[Saved data entries]
-- Opening Marker --

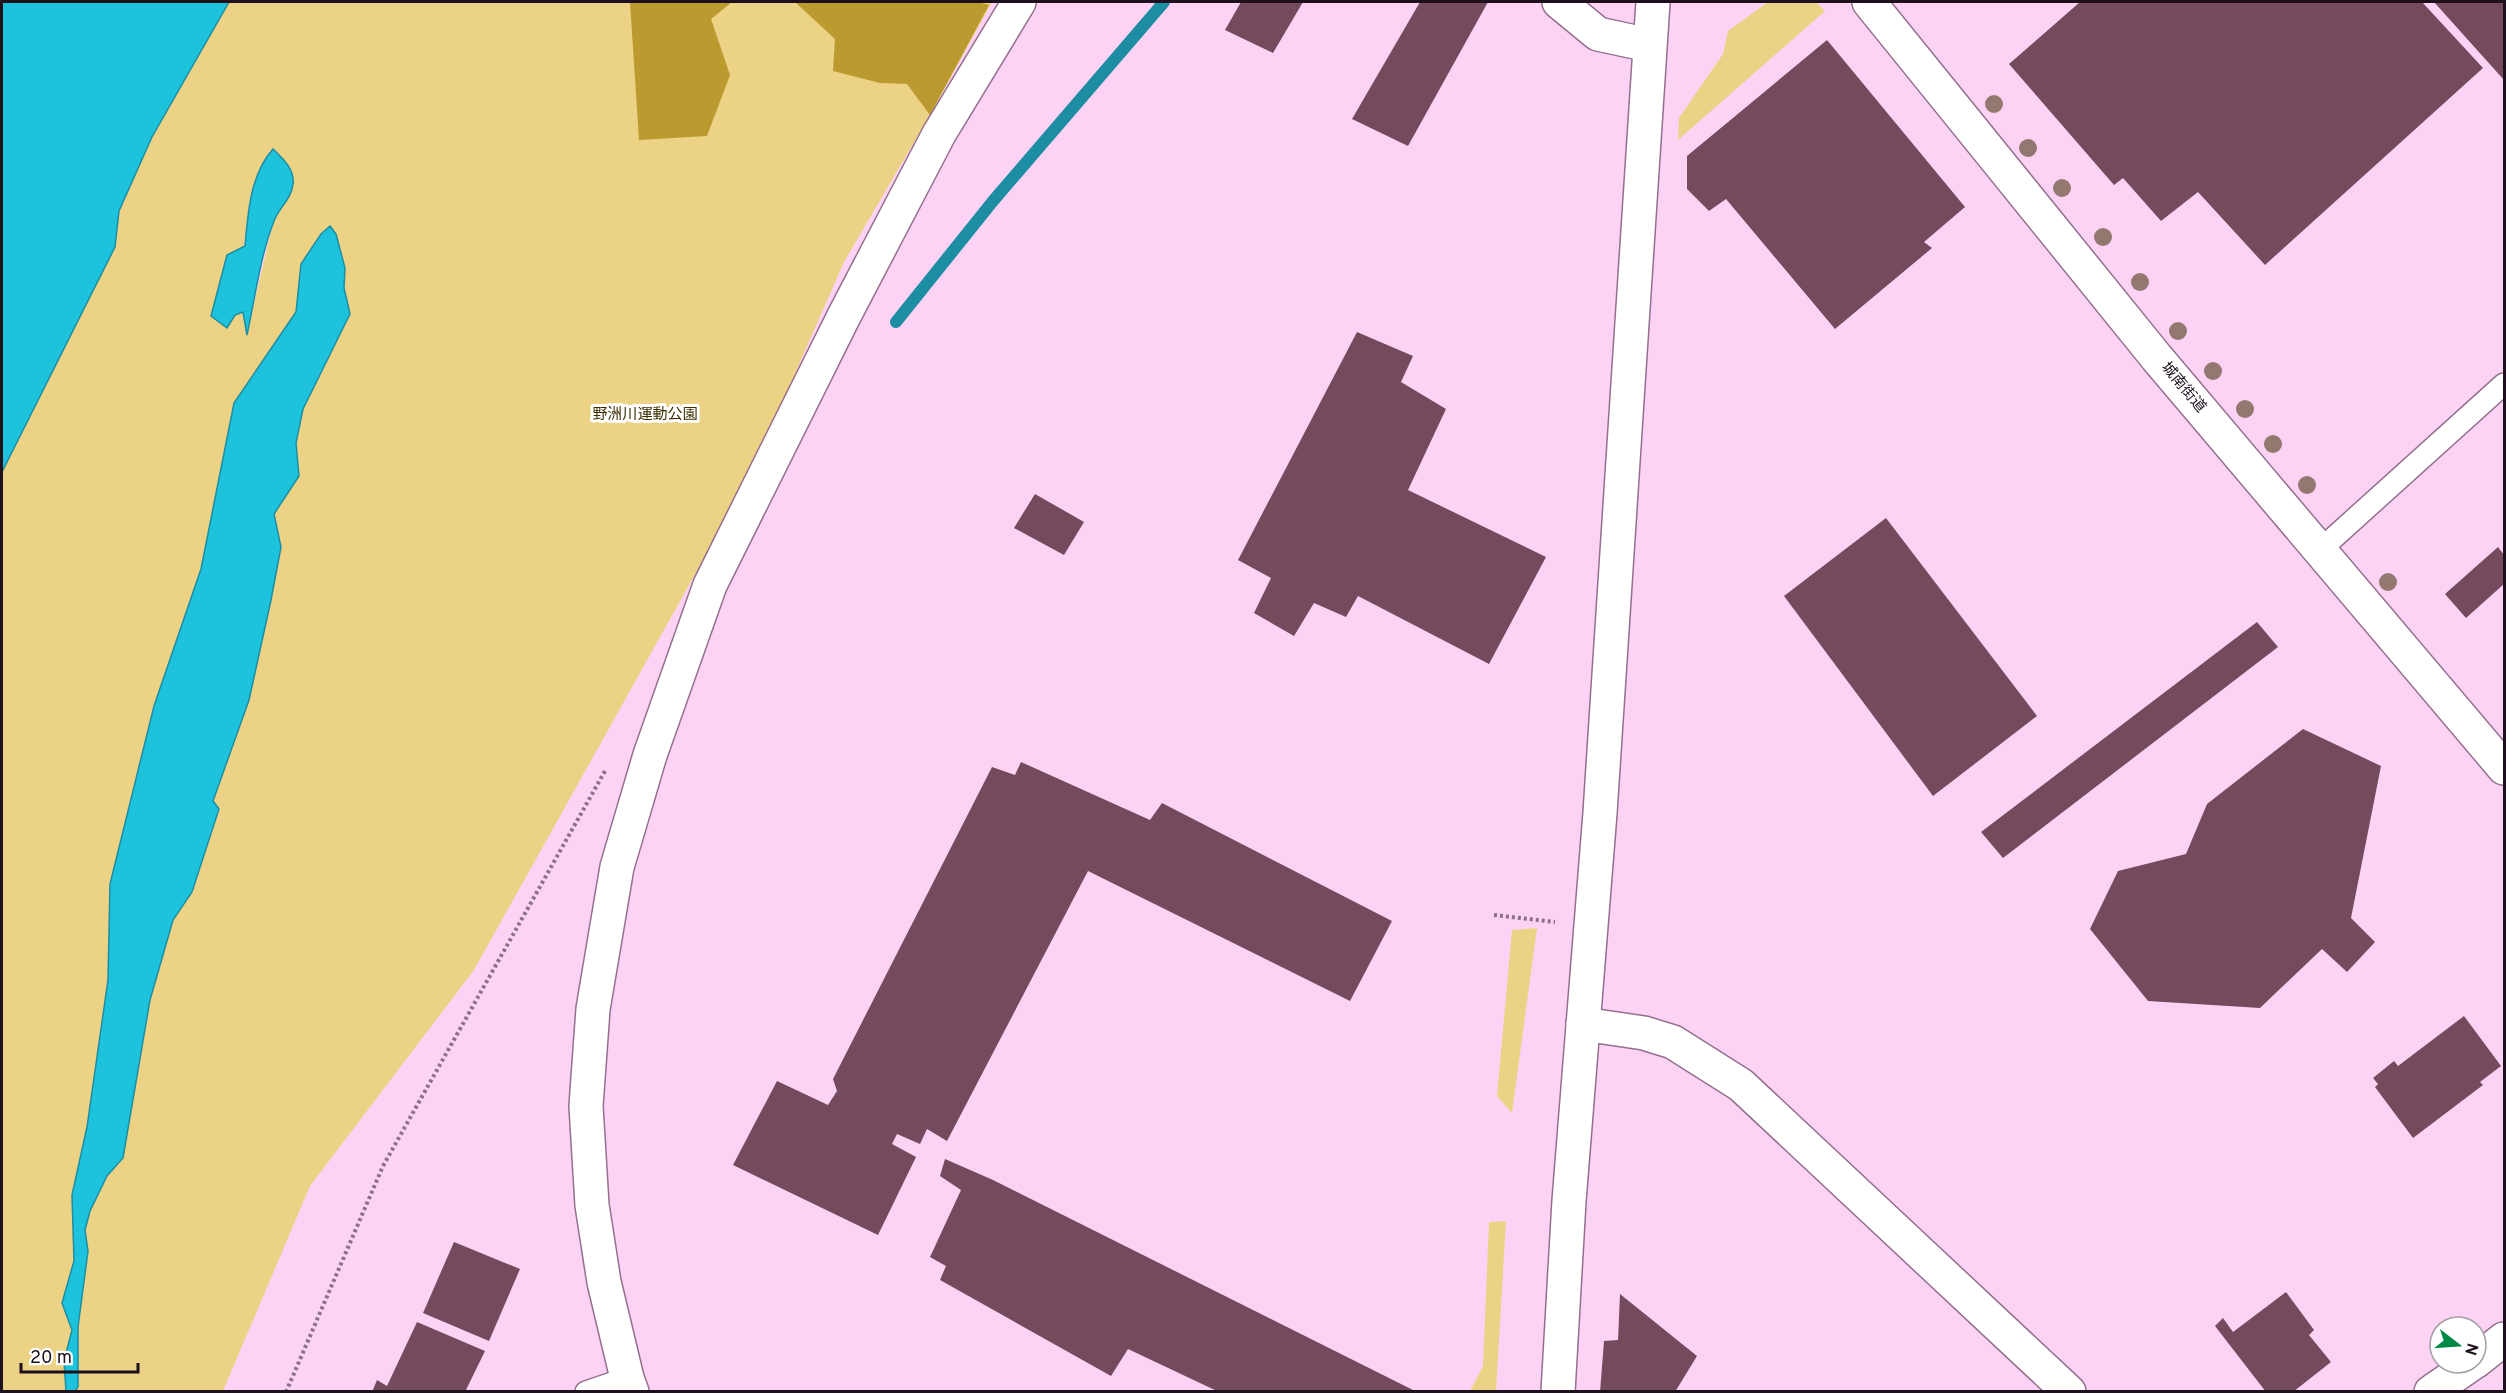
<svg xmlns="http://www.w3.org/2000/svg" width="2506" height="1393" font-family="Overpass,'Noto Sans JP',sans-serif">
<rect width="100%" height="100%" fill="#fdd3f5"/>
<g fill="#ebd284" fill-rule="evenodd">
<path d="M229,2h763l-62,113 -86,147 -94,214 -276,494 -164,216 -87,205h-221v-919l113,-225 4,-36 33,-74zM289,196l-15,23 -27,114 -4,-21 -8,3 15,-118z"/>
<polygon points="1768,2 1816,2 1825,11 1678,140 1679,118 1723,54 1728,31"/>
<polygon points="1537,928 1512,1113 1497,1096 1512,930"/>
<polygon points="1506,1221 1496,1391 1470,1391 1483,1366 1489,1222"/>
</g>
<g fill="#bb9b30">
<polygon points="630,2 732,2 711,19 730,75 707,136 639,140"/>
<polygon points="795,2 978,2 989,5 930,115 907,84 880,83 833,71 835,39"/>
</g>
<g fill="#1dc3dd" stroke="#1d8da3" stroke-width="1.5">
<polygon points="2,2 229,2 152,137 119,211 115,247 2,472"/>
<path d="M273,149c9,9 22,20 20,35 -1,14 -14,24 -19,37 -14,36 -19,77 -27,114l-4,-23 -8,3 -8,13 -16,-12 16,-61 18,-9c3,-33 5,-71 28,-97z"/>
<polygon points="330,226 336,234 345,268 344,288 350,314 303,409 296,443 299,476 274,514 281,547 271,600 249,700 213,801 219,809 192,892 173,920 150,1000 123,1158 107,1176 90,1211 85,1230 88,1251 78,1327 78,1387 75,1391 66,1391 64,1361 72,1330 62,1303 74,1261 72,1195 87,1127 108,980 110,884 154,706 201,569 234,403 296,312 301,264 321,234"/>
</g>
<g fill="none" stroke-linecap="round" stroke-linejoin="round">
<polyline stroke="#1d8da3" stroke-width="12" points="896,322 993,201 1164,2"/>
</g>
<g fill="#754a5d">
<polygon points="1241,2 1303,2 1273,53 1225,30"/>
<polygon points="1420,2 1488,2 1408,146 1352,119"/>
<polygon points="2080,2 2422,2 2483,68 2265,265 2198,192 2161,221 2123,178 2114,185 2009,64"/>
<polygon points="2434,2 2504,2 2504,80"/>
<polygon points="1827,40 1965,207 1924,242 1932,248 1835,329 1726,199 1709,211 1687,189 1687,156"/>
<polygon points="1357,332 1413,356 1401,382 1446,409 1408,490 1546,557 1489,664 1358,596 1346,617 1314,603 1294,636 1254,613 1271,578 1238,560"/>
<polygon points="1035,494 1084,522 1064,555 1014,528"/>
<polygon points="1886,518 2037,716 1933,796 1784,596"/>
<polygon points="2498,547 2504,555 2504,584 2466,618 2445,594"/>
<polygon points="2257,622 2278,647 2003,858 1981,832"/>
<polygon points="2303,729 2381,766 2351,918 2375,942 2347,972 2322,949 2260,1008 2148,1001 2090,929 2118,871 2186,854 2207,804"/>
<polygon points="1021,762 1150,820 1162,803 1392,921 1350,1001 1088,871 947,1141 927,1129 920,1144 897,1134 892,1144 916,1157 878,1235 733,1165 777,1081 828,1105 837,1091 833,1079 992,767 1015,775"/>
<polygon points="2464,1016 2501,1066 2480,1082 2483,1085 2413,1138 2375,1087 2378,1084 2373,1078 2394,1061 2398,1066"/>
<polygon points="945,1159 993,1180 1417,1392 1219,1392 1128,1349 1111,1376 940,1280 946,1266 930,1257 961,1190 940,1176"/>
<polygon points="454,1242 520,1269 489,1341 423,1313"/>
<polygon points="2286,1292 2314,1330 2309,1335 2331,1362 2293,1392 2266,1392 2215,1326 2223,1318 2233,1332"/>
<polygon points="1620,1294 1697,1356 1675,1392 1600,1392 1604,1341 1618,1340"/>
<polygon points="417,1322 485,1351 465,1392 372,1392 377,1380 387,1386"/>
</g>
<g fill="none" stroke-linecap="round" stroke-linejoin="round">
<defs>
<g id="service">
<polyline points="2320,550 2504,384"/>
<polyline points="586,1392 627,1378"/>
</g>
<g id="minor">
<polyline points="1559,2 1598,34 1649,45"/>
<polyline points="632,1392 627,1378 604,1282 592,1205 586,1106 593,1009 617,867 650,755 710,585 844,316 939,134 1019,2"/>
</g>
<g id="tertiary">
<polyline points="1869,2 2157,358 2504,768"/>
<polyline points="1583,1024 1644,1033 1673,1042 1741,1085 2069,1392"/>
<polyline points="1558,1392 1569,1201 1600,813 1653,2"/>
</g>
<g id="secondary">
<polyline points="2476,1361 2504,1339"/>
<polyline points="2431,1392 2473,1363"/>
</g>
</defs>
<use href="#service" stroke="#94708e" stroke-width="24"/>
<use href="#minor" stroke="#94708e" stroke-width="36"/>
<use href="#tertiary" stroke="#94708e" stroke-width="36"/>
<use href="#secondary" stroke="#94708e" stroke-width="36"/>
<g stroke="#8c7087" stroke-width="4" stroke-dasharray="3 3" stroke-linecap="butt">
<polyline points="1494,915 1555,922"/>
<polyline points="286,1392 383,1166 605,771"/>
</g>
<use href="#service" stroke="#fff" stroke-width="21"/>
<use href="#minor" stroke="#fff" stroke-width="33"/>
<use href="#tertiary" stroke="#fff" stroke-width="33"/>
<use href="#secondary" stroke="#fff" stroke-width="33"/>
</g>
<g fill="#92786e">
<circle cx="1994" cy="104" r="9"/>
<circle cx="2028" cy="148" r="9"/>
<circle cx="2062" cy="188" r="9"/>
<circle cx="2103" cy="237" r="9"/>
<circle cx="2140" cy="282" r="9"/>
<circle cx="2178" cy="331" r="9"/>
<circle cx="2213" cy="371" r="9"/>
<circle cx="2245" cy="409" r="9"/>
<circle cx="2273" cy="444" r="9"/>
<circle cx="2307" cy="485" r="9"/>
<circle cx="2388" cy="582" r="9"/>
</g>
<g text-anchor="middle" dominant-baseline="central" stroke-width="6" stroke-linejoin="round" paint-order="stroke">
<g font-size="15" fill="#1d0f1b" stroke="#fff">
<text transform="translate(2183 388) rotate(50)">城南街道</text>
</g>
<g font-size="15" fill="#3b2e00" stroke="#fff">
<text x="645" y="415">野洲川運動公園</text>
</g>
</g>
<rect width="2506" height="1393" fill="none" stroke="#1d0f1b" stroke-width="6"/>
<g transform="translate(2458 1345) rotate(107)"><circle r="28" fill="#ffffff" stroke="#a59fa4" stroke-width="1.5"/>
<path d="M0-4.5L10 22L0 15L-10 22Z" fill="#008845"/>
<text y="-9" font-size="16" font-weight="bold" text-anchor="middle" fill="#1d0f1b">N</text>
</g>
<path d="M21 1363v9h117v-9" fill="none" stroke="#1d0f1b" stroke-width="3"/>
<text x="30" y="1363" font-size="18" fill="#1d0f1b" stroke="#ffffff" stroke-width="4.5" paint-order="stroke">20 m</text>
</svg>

-- Closing Marker --

* [Task instructions]: Give an exact copy of the data, and omit any pictures it holds.

* [Reply]:
<svg xmlns="http://www.w3.org/2000/svg" width="2506" height="1393" font-family="Overpass,'Noto Sans JP',sans-serif">
<rect width="100%" height="100%" fill="#fdd3f5"/>
<g fill="#ebd284" fill-rule="evenodd">
<path d="M229,2h763l-62,113 -86,147 -94,214 -276,494 -164,216 -87,205h-221v-919l113,-225 4,-36 33,-74zM289,196l-15,23 -27,114 -4,-21 -8,3 15,-118z"/>
<polygon points="1768,2 1816,2 1825,11 1678,140 1679,118 1723,54 1728,31"/>
<polygon points="1537,928 1512,1113 1497,1096 1512,930"/>
<polygon points="1506,1221 1496,1391 1470,1391 1483,1366 1489,1222"/>
</g>
<g fill="#bb9b30">
<polygon points="630,2 732,2 711,19 730,75 707,136 639,140"/>
<polygon points="795,2 978,2 989,5 930,115 907,84 880,83 833,71 835,39"/>
</g>
<g fill="#1dc3dd" stroke="#1d8da3" stroke-width="1.5">
<polygon points="2,2 229,2 152,137 119,211 115,247 2,472"/>
<path d="M273,149c9,9 22,20 20,35 -1,14 -14,24 -19,37 -14,36 -19,77 -27,114l-4,-23 -8,3 -8,13 -16,-12 16,-61 18,-9c3,-33 5,-71 28,-97z"/>
<polygon points="330,226 336,234 345,268 344,288 350,314 303,409 296,443 299,476 274,514 281,547 271,600 249,700 213,801 219,809 192,892 173,920 150,1000 123,1158 107,1176 90,1211 85,1230 88,1251 78,1327 78,1387 75,1391 66,1391 64,1361 72,1330 62,1303 74,1261 72,1195 87,1127 108,980 110,884 154,706 201,569 234,403 296,312 301,264 321,234"/>
</g>
<g fill="none" stroke-linecap="round" stroke-linejoin="round">
<polyline stroke="#1d8da3" stroke-width="12" points="896,322 993,201 1164,2"/>
</g>
<g fill="#754a5d">
<polygon points="1241,2 1303,2 1273,53 1225,30"/>
<polygon points="1420,2 1488,2 1408,146 1352,119"/>
<polygon points="2080,2 2422,2 2483,68 2265,265 2198,192 2161,221 2123,178 2114,185 2009,64"/>
<polygon points="2434,2 2504,2 2504,80"/>
<polygon points="1827,40 1965,207 1924,242 1932,248 1835,329 1726,199 1709,211 1687,189 1687,156"/>
<polygon points="1357,332 1413,356 1401,382 1446,409 1408,490 1546,557 1489,664 1358,596 1346,617 1314,603 1294,636 1254,613 1271,578 1238,560"/>
<polygon points="1035,494 1084,522 1064,555 1014,528"/>
<polygon points="1886,518 2037,716 1933,796 1784,596"/>
<polygon points="2498,547 2504,555 2504,584 2466,618 2445,594"/>
<polygon points="2257,622 2278,647 2003,858 1981,832"/>
<polygon points="2303,729 2381,766 2351,918 2375,942 2347,972 2322,949 2260,1008 2148,1001 2090,929 2118,871 2186,854 2207,804"/>
<polygon points="1021,762 1150,820 1162,803 1392,921 1350,1001 1088,871 947,1141 927,1129 920,1144 897,1134 892,1144 916,1157 878,1235 733,1165 777,1081 828,1105 837,1091 833,1079 992,767 1015,775"/>
<polygon points="2464,1016 2501,1066 2480,1082 2483,1085 2413,1138 2375,1087 2378,1084 2373,1078 2394,1061 2398,1066"/>
<polygon points="945,1159 993,1180 1417,1392 1219,1392 1128,1349 1111,1376 940,1280 946,1266 930,1257 961,1190 940,1176"/>
<polygon points="454,1242 520,1269 489,1341 423,1313"/>
<polygon points="2286,1292 2314,1330 2309,1335 2331,1362 2293,1392 2266,1392 2215,1326 2223,1318 2233,1332"/>
<polygon points="1620,1294 1697,1356 1675,1392 1600,1392 1604,1341 1618,1340"/>
<polygon points="417,1322 485,1351 465,1392 372,1392 377,1380 387,1386"/>
</g>
<g fill="none" stroke-linecap="round" stroke-linejoin="round">
<defs>
<g id="service">
<polyline points="2320,550 2504,384"/>
<polyline points="586,1392 627,1378"/>
</g>
<g id="minor">
<polyline points="1559,2 1598,34 1649,45"/>
<polyline points="632,1392 627,1378 604,1282 592,1205 586,1106 593,1009 617,867 650,755 710,585 844,316 939,134 1019,2"/>
</g>
<g id="tertiary">
<polyline points="1869,2 2157,358 2504,768"/>
<polyline points="1583,1024 1644,1033 1673,1042 1741,1085 2069,1392"/>
<polyline points="1558,1392 1569,1201 1600,813 1653,2"/>
</g>
<g id="secondary">
<polyline points="2476,1361 2504,1339"/>
<polyline points="2431,1392 2473,1363"/>
</g>
</defs>
<use href="#service" stroke="#94708e" stroke-width="24"/>
<use href="#minor" stroke="#94708e" stroke-width="36"/>
<use href="#tertiary" stroke="#94708e" stroke-width="36"/>
<use href="#secondary" stroke="#94708e" stroke-width="36"/>
<g stroke="#8c7087" stroke-width="4" stroke-dasharray="3 3" stroke-linecap="butt">
<polyline points="1494,915 1555,922"/>
<polyline points="286,1392 383,1166 605,771"/>
</g>
<use href="#service" stroke="#fff" stroke-width="21"/>
<use href="#minor" stroke="#fff" stroke-width="33"/>
<use href="#tertiary" stroke="#fff" stroke-width="33"/>
<use href="#secondary" stroke="#fff" stroke-width="33"/>
</g>
<g fill="#92786e">
<circle cx="1994" cy="104" r="9"/>
<circle cx="2028" cy="148" r="9"/>
<circle cx="2062" cy="188" r="9"/>
<circle cx="2103" cy="237" r="9"/>
<circle cx="2140" cy="282" r="9"/>
<circle cx="2178" cy="331" r="9"/>
<circle cx="2213" cy="371" r="9"/>
<circle cx="2245" cy="409" r="9"/>
<circle cx="2273" cy="444" r="9"/>
<circle cx="2307" cy="485" r="9"/>
<circle cx="2388" cy="582" r="9"/>
</g>
<g text-anchor="middle" dominant-baseline="central" stroke-width="6" stroke-linejoin="round" paint-order="stroke">
<g font-size="15" fill="#1d0f1b" stroke="#fff">
<text transform="translate(2183 388) rotate(50)">城南街道</text>
</g>
<g font-size="15" fill="#3b2e00" stroke="#fff">
<text x="645" y="415">野洲川運動公園</text>
</g>
</g>
<rect width="2506" height="1393" fill="none" stroke="#1d0f1b" stroke-width="6"/>
<g transform="translate(2458 1345) rotate(107)"><circle r="28" fill="#ffffff" stroke="#a59fa4" stroke-width="1.5"/>
<path d="M0-4.5L10 22L0 15L-10 22Z" fill="#008845"/>
<text y="-9" font-size="16" font-weight="bold" text-anchor="middle" fill="#1d0f1b">N</text>
</g>
<path d="M21 1363v9h117v-9" fill="none" stroke="#1d0f1b" stroke-width="3"/>
<text x="30" y="1363" font-size="18" fill="#1d0f1b" stroke="#ffffff" stroke-width="4.5" paint-order="stroke">20 m</text>
</svg>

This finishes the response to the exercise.